From my perspective, as it is in most cases when a celebrity has lots of "yes" people and handlers around them, Deen came across as needing to control the situation and as just plain insincere.  I've always felt that Paula was "phoney baloney" by the way, and that her "über-Southern" schtick was an act. She cancelled a live television interview with the Today show where she could have had a sincere heart-to-heart with Matt Lauer and the public about her own use of racist words. Instead she opted for a choreographed video with many edits which is obvious from watching the clip. If you are really committed to understanding your mistakes and a hurtful past, then you don't need a big production filled with edits to make a five sentence statement.

I also don't buy the fact that Paula Deen made these prior statements because she is an "old Southern white woman." As you can see above, there is plenty of racism above the Mason-Dixon line and the South doesn't have a lock on bigotry.

Paula Deen had an opportunity here in coming clean and she took what she felt was the safe road. Coming to grips with your family's racist past is never an easy route nor is acknowledging your own racism and bigotry. But by forcing yourself to examine how you and your ancestors treated other ethnic groups, you can break with any past practices and leave a new legacy for your children, grandchildren and future generations. This is what I see as the therapeutic value of genealogy and family history.

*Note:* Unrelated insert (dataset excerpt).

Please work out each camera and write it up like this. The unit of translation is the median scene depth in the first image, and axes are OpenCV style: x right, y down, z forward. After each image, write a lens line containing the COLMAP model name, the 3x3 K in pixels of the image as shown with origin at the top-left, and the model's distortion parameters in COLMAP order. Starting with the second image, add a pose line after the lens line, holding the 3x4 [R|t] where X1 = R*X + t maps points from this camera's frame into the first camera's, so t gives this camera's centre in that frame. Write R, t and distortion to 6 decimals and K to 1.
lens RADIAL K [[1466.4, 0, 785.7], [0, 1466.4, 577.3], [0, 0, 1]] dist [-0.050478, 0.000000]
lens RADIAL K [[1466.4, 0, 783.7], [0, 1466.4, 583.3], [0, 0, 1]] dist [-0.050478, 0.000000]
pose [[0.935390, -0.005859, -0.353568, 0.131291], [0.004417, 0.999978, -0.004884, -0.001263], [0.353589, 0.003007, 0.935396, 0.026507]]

Image: Runaway Slave Advertisement, New York, 1774, via Wikimedia Commons.

© 2013, copyright Thomas MacEntee

3 comments:

Kathy Reed said...

I am so in agreement will all that you have to say here. I, too, was sure that there was no such history in my family until I found a deed that had the price paid for a house. Part of the payment was a Negro boy named Harry. And as you said, in no way did the problem stop at the Mason-Dixon border. Just read Kristin Williams blog Finding Eliza and see what happened in Detroit! I am also not naive about what took place in my beloved city, Cincinnati.

Craig Manson said...

Thomas, you have written the most cogent commentary that I've seen on the whole affair. Thank you.

Marcie Garnett said...

Thank you, Thomas, for such an honest, well-written post. By the way, your mother sounds just like mine--determined that the nonsense would stop with her children. We were so fortunate to have these wonderful ladies raise us.